There’s a bit of something for everyone.
Austin’s rock contributions, “Trick Me” and “Keep It Down”, have been dismissed elsewhere, but both tracks are a nice contrast — like the token rock track Utada Hikaru includes on her albums.
Saadiq offers Kelis the smoothest and sexiest tracks on the album with “Glow” and “Attention”. “Marathon,” in contrast, makes for a poignant conclusion.
If anything, Andre 3000’s “Millionaire” sticks out the most. The eccentricities that powered The Love Below are only slightly toned down on this track, and he pretty much upstages Kelis throughout the song.

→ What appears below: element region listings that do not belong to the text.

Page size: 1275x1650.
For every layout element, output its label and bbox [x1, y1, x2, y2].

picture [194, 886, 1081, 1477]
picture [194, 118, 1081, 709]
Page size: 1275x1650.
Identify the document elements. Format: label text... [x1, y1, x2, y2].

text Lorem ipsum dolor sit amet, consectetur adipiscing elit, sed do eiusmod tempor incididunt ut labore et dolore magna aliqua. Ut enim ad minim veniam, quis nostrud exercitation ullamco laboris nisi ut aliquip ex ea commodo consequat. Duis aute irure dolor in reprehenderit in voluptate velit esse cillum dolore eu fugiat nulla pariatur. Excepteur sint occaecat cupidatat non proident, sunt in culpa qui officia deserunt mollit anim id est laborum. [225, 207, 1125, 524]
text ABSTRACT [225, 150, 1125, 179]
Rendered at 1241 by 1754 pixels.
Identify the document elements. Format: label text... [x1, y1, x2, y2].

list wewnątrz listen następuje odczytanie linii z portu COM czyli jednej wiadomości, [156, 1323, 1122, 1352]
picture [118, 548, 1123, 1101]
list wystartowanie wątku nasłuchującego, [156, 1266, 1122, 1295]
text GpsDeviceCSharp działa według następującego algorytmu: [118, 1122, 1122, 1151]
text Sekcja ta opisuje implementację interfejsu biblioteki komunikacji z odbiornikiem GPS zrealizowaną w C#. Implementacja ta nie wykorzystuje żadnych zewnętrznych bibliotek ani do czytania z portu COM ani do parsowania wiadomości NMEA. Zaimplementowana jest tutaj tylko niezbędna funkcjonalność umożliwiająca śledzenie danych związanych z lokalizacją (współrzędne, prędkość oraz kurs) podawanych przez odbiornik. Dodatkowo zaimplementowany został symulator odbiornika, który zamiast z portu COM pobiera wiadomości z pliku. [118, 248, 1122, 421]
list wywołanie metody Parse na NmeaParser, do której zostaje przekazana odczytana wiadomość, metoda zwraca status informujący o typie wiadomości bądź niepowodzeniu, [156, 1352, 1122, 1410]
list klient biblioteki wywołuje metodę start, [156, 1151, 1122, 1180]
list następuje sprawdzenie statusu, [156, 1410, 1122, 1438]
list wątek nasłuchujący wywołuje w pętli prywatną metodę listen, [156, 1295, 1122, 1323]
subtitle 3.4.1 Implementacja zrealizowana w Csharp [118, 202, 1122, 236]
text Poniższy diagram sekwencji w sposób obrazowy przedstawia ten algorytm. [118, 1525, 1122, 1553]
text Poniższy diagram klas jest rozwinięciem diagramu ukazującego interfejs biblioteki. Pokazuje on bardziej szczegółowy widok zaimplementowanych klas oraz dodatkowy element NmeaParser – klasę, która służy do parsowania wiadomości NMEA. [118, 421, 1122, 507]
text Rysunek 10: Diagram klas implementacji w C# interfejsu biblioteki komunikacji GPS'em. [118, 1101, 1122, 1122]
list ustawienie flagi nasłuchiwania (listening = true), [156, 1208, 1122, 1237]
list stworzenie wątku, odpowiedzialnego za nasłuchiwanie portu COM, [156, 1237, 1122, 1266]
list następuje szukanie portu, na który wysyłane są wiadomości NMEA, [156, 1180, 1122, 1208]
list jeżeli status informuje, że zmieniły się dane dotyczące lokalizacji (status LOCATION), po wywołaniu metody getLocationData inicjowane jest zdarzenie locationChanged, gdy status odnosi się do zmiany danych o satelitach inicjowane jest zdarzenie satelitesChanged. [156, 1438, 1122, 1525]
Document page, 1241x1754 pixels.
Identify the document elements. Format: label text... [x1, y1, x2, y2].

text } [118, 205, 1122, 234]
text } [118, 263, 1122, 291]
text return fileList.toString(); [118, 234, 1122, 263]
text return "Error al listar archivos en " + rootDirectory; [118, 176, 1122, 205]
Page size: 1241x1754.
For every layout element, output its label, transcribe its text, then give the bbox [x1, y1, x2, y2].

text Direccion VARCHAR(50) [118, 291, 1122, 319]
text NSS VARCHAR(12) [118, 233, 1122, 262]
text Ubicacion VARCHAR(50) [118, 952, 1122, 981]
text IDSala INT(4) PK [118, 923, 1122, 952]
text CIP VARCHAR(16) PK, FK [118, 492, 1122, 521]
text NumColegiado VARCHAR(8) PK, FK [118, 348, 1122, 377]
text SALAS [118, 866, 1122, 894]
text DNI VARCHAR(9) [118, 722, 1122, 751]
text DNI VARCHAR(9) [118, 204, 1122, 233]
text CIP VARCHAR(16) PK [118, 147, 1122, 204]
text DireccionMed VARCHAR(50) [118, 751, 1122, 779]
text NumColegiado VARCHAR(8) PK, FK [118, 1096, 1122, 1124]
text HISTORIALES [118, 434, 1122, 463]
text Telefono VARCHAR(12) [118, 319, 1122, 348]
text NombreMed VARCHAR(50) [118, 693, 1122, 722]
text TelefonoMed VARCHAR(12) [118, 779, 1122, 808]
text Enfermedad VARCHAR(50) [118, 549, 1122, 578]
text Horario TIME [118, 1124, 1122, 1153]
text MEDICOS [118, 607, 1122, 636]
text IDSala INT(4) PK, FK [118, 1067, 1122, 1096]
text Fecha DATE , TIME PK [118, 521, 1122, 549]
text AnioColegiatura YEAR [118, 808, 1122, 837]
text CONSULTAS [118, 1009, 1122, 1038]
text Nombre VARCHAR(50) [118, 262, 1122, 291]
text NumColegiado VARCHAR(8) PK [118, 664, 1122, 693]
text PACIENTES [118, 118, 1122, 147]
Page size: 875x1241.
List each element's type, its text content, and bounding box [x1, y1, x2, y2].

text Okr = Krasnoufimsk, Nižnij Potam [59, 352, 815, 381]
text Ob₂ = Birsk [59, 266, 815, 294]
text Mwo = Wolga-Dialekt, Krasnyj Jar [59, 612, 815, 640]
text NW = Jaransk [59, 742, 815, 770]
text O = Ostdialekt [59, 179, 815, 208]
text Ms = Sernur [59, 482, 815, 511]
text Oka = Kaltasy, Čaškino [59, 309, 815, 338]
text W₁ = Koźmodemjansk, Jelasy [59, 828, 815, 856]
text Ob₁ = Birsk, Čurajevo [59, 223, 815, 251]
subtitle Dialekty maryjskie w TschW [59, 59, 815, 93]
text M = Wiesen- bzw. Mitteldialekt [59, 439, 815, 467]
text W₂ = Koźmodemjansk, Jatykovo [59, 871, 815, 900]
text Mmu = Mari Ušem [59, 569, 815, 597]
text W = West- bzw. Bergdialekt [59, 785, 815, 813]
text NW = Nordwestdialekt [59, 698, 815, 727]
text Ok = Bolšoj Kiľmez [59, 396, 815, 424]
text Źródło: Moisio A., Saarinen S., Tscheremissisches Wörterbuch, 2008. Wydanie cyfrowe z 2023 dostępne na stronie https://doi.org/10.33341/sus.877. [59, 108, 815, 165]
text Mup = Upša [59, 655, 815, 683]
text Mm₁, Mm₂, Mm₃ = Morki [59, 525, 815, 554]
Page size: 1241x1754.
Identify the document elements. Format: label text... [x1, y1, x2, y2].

The Neptunes, however, provide the foundation over which Kelis pours her raspy, sultry voice. “Milkshake” may be one of those nonsense singles you’d wish would go away, but the belly-dancing slinky-ness (what an awful fake word) makes it difficult to ignore.
“Flashback” and “Protect My Heart” have drawn comparrisons to 80s R&B, against which I can’t really argue either.
Tasty is a smart album, diverse enough to keep listeners engaged, coherent enough not to drive them crazy.
And yet …
Kelis isn’t a flashy singer, which is refreshing in a genre where most singers stash 10 notes to a syllable.
While Kelis has managed to pull together a full album’s worth of strong material, there’s a nagging suspicion a little more flash would push Tasty to another level.
Kelis isn’t Mary J. Blige, but what if Blige worked with the calliber of collborators on Tasty?
The album works regardless, the least of which is a fitting title. Tasty, indeed.